Appleman-Jurman was deported when two SS men entered their home while she was innocently playing chess with her brother and demanded that they board a train. During the journey she was thrown from the train and survived by rolling herself into a ball as she hit the ground. After she had recovered, Appleman-Jurman told her story to the Jewish Council. Her brother wanted to retaliate, but a rabbi convinced him that killing Nazis would only result in more Jewish deaths.
She recalls the horror she experienced as the SS surrounded the ghetto. They began murdering people and tossing their bodies into open graves. Appleman-Jurman, her brother, and his girlfriend managed to hide. Her brother’s girlfriend perished shortly thereafter. After she had assisted a young boy in preparing for his exam, the boy’s father turned her into the police and she was murdered without remorse. Her brother began to actively resist. He organized a resistance group, for which Appleman-Jurman believes he was later killed. One day as she strolled through the streets she came across her brother hanging from a tree. She spent the next day sobbing under the tree, interrupted by an antagonizing Ukrainian who placed a gun to her head. At that moment, under the hanging body of her brother, life meant little to Appleman-Jurman.

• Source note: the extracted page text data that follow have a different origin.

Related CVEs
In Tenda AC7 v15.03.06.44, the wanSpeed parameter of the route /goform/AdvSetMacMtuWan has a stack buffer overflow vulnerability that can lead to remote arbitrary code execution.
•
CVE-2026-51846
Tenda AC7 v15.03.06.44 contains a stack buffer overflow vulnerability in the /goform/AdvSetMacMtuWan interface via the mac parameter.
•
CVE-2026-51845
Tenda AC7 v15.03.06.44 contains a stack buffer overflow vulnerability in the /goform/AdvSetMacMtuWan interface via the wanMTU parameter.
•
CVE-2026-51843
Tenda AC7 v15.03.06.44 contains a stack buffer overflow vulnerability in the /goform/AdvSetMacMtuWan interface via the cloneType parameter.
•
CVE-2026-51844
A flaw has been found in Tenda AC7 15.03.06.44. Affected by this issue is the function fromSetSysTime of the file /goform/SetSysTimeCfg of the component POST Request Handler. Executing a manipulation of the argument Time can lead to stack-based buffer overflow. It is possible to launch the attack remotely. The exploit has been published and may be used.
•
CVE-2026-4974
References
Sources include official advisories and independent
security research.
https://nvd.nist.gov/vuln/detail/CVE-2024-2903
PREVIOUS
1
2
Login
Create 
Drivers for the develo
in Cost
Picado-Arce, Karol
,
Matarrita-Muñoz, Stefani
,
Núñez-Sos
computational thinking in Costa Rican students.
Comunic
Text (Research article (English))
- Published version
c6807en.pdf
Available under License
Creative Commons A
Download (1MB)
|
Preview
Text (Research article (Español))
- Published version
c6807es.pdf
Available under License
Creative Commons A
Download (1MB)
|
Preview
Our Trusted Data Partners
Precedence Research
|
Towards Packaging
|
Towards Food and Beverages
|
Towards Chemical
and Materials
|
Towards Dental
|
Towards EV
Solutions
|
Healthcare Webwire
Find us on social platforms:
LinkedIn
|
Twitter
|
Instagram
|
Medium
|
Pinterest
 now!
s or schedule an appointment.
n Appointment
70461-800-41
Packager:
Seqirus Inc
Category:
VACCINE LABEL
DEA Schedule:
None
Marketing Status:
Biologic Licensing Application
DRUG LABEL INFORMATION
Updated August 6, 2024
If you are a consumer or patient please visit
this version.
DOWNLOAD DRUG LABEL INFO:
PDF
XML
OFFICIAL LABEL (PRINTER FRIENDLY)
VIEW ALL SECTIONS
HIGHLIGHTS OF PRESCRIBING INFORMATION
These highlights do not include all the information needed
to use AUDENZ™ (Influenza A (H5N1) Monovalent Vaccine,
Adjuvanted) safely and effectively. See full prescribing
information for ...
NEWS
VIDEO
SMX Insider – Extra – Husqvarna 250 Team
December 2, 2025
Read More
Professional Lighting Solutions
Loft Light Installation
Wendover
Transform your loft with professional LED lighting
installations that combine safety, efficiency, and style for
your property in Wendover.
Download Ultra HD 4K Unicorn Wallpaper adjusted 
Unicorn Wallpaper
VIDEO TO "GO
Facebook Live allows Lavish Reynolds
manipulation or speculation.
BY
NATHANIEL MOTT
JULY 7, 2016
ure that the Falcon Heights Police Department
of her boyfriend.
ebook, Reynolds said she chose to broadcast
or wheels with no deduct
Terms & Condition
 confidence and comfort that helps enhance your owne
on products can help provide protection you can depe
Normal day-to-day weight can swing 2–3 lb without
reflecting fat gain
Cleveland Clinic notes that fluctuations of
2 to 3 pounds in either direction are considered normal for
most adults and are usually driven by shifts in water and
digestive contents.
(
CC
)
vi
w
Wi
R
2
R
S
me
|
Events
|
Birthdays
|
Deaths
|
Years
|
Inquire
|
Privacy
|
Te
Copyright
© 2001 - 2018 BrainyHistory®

Appleman-Jurman’s other brothers all met similar fates. One died in a Russian prison. One was executed as part of a collective punishment ritual. A boy had attempted to escape the ghetto and as a deterrent every tenth boy was executed. Appleman-Jurman’s brother was one of them.
In 1943 Appleman-Jurman and her mother found refuge with an epileptic who had been kind enough to share his shack with them. Just before Christmas, some Ukrainians familiar with Appleman-Jurman arrived with the intention of murdering her and her mother. Appleman-Jurman managed to talk them out of killing them. Until they were liberated in 1944, Appleman-Jurman hid in a dog house. Her last encounter with the Germans ended with the death of her mother. As Appleman-Jurman was about to be shot, her mother threw herself in front of the bullet, thereby saving her life. Because the soldiers ran out of bullets, they let Appleman-Jurman live.
After the end of the war, Appleman-Jurman was unable to live any longer in her hometown because everyone who had been dear to her had perished. She estimates that out of the one-time population of 18,000, only seven people survived. She relates that even after the war had ended she still had to smuggle herself out of Poland because pogroms were still occurring there. As late as 1945 in Krakow, she recalls how Jews were taken off trams and executed by the Poles. As a result, she was required to take refuge in a synagogue for two weeks.
Appleman-Jurman tried to go to Palestine but the British stopped her ship, in the process killing several Jewish children. She was imprisoned on Cyprus for eight months before she was allowed to enter Palestine.